Guided by CSKT, The Missoula Field Office and TNC are implementing projects across disciplines to improve camas and bitterroot habitat. Forestry, weeds, archeology, and botany technicians have surveyed for populations of these important plants. To date, the office has documented more than 20 acres of camas as well as 38 acres of bitterroot.
Weeds technicians spray herbicide after camas has senesced (deteriorated with age) each year to decrease competition with non-native forbs and grasses *. Foresters and Fuels specialists have carried out 50 acres of thinning and fire treatments to eliminate conifer encroachment and to free up much needed moisture and nutrients for nearby camas populations. Botany Technicians have collected pounds of seed to save for future projects and to reseed after thinning and burning treatments.
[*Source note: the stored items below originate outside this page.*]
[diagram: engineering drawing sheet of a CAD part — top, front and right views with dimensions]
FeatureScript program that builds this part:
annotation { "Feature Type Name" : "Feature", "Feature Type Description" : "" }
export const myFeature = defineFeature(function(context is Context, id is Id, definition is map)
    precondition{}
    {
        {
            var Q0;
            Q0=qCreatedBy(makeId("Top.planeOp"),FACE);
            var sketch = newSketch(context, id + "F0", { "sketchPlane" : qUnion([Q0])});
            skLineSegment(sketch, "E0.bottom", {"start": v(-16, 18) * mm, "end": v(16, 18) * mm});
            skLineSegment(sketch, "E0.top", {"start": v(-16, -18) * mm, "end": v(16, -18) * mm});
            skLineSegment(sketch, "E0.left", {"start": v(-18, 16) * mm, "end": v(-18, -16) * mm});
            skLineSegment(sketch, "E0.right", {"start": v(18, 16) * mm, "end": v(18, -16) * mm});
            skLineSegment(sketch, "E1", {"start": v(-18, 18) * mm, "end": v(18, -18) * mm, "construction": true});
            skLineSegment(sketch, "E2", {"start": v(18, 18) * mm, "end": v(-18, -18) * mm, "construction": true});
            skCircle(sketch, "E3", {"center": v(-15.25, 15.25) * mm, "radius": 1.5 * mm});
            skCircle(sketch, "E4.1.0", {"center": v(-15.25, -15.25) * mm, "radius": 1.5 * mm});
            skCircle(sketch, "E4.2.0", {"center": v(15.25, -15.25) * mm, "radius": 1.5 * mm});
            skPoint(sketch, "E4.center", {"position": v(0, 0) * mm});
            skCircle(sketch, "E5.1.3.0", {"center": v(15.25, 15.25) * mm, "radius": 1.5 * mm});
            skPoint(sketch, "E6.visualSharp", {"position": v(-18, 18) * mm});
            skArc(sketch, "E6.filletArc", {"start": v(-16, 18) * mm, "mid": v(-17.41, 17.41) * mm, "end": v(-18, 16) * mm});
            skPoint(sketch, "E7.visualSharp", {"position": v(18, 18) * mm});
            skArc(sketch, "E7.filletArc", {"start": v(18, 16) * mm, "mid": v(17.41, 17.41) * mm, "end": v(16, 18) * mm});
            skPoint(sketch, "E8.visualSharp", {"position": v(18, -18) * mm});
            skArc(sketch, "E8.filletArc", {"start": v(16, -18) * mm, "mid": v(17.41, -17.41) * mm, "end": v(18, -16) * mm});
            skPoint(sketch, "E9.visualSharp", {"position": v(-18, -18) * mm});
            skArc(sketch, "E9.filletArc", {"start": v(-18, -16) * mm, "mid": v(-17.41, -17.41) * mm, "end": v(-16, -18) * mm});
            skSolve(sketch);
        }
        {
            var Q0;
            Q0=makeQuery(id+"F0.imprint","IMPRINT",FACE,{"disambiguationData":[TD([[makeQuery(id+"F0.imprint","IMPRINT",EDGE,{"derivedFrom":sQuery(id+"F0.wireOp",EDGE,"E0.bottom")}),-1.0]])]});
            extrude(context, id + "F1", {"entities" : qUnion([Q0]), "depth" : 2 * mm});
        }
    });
Populations are monitored before and after treatments to quantify how camas populations change and preliminary results are showing an increase in camas quantity.
In the next few years, the Missoula Field Office is planning camas habitat restoration in an abandoned homestead which was likely once a camas meadow. They will burn the twelve-acre site and immediately following, spread locally collected seed from camas and its associated species.
In addition to seeding camas, the BLM is working with the CSKT nursery to grow out camas bulbs for planting after burning. A combination of seeds and plugs will be dispersed on site to increase the chance for camas to take root and thrive in the area.
This camas habitat restoration work along with associated RTRL projects that have been implemented in partnership with the CSKT since 2018 have helped to begin building meaningful relationships with the Tribes that will be used in the future to recognize and honor the importance of tribal uses on lands currently being managed by BLM.
* Camas effectively goes dormant after it sets seed mid-summer. Limited research shows that camas can be safe to consume after these treatments.
Rice, Peter 2002, ‘Herbicide Residue Analysis of Cultural Plants on the Flathead Indian Reservation’, EPA Grant MM998750-01-0.